TASK REQUIREMENTS: Copy out the following material word for word, beginning at the line that contains "the case of" and stopping after the line that contains "device, and most".
*** Opening of SUPPLIED DATA ***
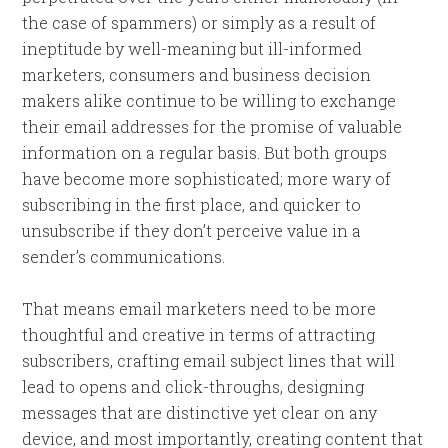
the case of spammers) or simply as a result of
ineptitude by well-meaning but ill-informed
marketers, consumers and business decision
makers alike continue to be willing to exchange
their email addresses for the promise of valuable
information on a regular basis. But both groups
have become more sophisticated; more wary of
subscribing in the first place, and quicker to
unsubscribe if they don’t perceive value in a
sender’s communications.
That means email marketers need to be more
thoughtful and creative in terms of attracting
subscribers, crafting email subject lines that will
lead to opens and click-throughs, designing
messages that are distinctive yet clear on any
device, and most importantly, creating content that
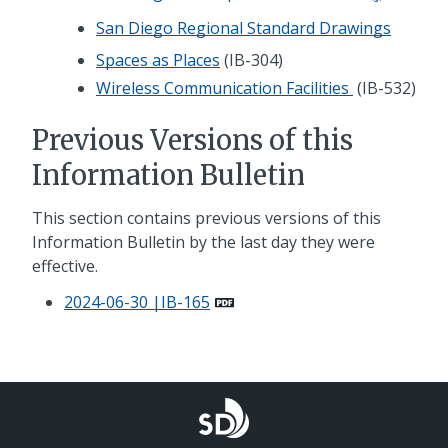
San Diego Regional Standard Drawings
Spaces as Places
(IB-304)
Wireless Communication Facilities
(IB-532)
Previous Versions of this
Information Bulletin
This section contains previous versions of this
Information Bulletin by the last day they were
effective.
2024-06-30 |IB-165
*** Close of SUPPLIED DATA ***
*** Opening of SUPPLIED DATA ***
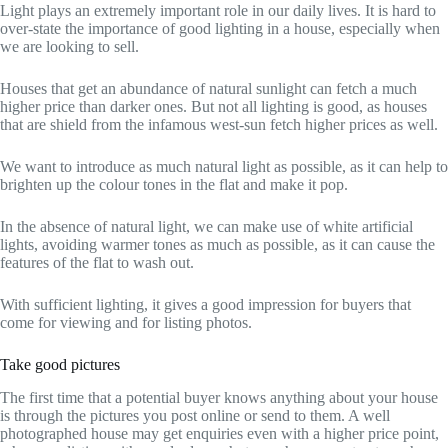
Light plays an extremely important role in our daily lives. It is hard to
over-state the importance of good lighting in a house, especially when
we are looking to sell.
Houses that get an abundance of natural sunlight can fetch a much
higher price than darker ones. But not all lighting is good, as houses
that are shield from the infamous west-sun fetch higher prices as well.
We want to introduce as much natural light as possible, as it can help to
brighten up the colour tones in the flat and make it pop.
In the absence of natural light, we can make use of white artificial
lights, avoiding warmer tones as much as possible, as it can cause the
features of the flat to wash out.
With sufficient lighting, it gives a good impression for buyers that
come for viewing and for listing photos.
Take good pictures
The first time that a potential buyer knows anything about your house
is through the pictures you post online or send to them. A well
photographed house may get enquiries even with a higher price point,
*** Close of SUPPLIED DATA ***
WRITTEN RESPONSE:
the case of spammers) or simply as a result of
ineptitude by well-meaning but ill-informed
marketers, consumers and business decision
makers alike continue to be willing to exchange
their email addresses for the promise of valuable
information on a regular basis. But both groups
have become more sophisticated; more wary of
subscribing in the first place, and quicker to
unsubscribe if they don’t perceive value in a
sender’s communications.
That means email marketers need to be more
thoughtful and creative in terms of attracting
subscribers, crafting email subject lines that will
lead to opens and click-throughs, designing
messages that are distinctive yet clear on any
device, and most importantly, creating content that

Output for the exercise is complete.